📅 Posted 2016-03-10
A colleague recently blogged on our internal blog system about an article describing how the BBC is building personalised media “remixes” for audiences.
You can read the article here: http://thenextweb.com/media/2016/03/09/bbc-r-and-d-object-based-media/
Part of the concept is that the clips and media delivered to the audience is based on how much time the user has to occupy themselves with content from the BBC.
This reminded me of something I tried a little while back which I found really useful, and it’s all about trying to best use what little time all of us have to enjoy entertainment.
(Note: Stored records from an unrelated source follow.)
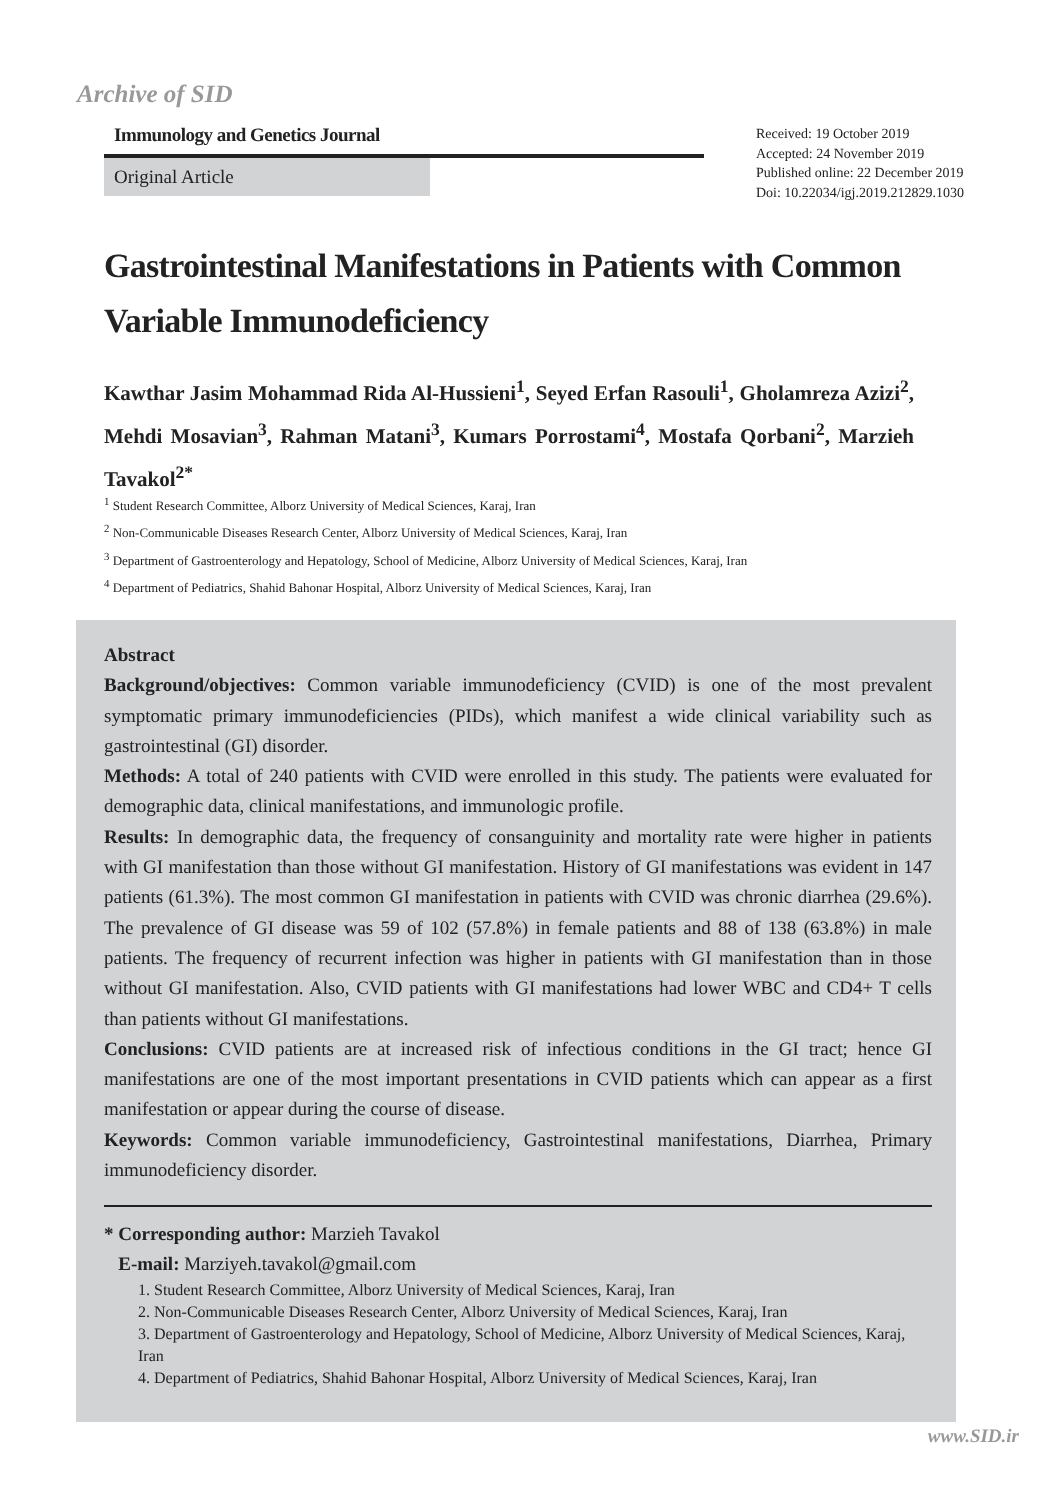Archive of SID
Immunology and Genetics Journal
Original Article
Received: 19 October 2019
Accepted: 24 November 2019
Published online: 22 December 2019
Doi: 10.22034/igj.2019.212829.1030
Gastrointestinal Manifestations in Patients with Common Variable Immunodeficiency
Kawthar Jasim Mohammad Rida Al-Hussieni<sup>1</sup>, Seyed Erfan Rasouli<sup>1</sup>, Gholamreza Azizi<sup>2</sup>, Mehdi Mosavian<sup>3</sup>, Rahman Matani<sup>3</sup>, Kumars Porrostami<sup>4</sup>, Mostafa Qorbani<sup>2</sup>, Marzieh Tavakol<sup>2*</sup>
<sup>1</sup> Student Research Committee, Alborz University of Medical Sciences, Karaj, Iran
<sup>2</sup> Non-Communicable Diseases Research Center, Alborz University of Medical Sciences, Karaj, Iran
<sup>3</sup> Department of Gastroenterology and Hepatology, School of Medicine, Alborz University of Medical Sciences, Karaj, Iran
<sup>4</sup> Department of Pediatrics, Shahid Bahonar Hospital, Alborz University of Medical Sciences, Karaj, Iran
Abstract
Background/objectives: Common variable immunodeficiency (CVID) is one of the most prevalent symptomatic primary immunodeficiencies (PIDs), which manifest a wide clinical variability such as gastrointestinal (GI) disorder.
Methods: A total of 240 patients with CVID were enrolled in this study. The patients were evaluated for demographic data, clinical manifestations, and immunologic profile.
Results: In demographic data, the frequency of consanguinity and mortality rate were higher in patients with GI manifestation than those without GI manifestation. History of GI manifestations was evident in 147 patients (61.3%). The most common GI manifestation in patients with CVID was chronic diarrhea (29.6%). The prevalence of GI disease was 59 of 102 (57.8%) in female patients and 88 of 138 (63.8%) in male patients. The frequency of recurrent infection was higher in patients with GI manifestation than in those without GI manifestation. Also, CVID patients with GI manifestations had lower WBC and CD4+ T cells than patients without GI manifestations.
Conclusions: CVID patients are at increased risk of infectious conditions in the GI tract; hence GI manifestations are one of the most important presentations in CVID patients which can appear as a first manifestation or appear during the course of disease.
Keywords: Common variable immunodeficiency, Gastrointestinal manifestations, Diarrhea, Primary immunodeficiency disorder.
* Corresponding author: Marzieh Tavakol
E-mail: Marziyeh.tavakol@gmail.com
1. Student Research Committee, Alborz University of Medical Sciences, Karaj, Iran
2. Non-Communicable Diseases Research Center, Alborz University of Medical Sciences, Karaj, Iran
3. Department of Gastroenterology and Hepatology, School of Medicine, Alborz University of Medical Sciences, Karaj, Iran
4. Department of Pediatrics, Shahid Bahonar Hospital, Alborz University of Medical Sciences, Karaj, Iran
www.SID.ir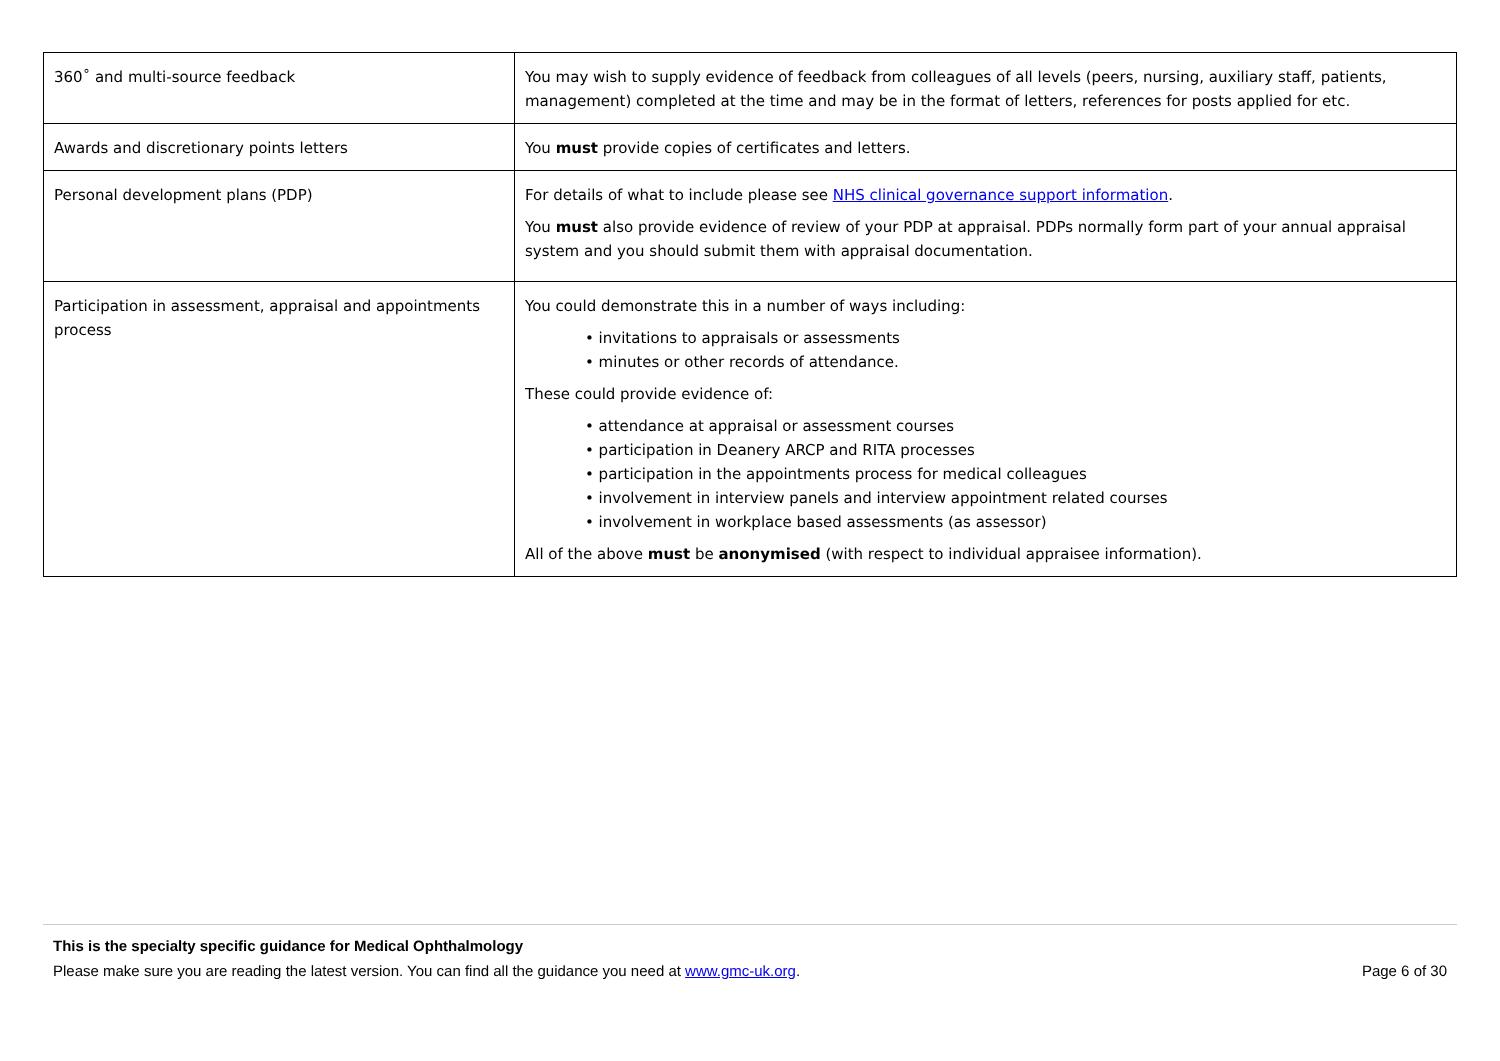| 360˚ and multi-source feedback | You may wish to supply evidence of feedback from colleagues of all levels (peers, nursing, auxiliary staff, patients, management) completed at the time and may be in the format of letters, references for posts applied for etc. |
| Awards and discretionary points letters | You must provide copies of certificates and letters. |
| Personal development plans (PDP) | For details of what to include please see NHS clinical governance support information . You must also provide evidence of review of your PDP at appraisal. PDPs normally form part of your annual appraisal system and you should submit them with appraisal documentation. |
| Participation in assessment, appraisal and appointments process | You could demonstrate this in a number of ways including: • invitations to appraisals or assessments • minutes or other records of attendance. These could provide evidence of: • attendance at appraisal or assessment courses • participation in Deanery ARCP and RITA processes • participation in the appointments process for medical colleagues • involvement in interview panels and interview appointment related courses • involvement in workplace based assessments (as assessor) All of the above must be anonymised (with respect to individual appraisee information). |
This is the specialty specific guidance for Medical Ophthalmology
Please make sure you are reading the latest version. You can find all the guidance you need at www.gmc-uk.org. Page 6 of 30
I recently watched Argo for the first time. This won’t be a movie review, so I won’t go into any details about it just yet. What I did though is discover that the movie goes for 2 hours. Fact! That’s a long time to sink into something that may be good or bad but you aren’t sure yet. I also played it late at night, before going to bed.
My idea was simple: increase the playback speed. All of a sudden, I was able to watch the entire movie without really missing out on anything in less time.
One side effect is the film is more ‘smooth’. I actually like films at 23.976024 fps (give or take a few decimal places) or actually anything that doesn’t look silky smooth because it seems too close to real-life. It’s a bit like those TVs that have motion compensation built in and when enabled, everything looks somehow ‘wrong’.
Anyways, back to the speed thing. I only added 20% (or playback speed of 1.20x) which brought the original 2 hour movie down to 96 minutes. I could also shrink this a bit further by skipping the credits at the end.
Different movies can probably handle more speed increase, depending on the level of action in the movie and how fast everyone speaks.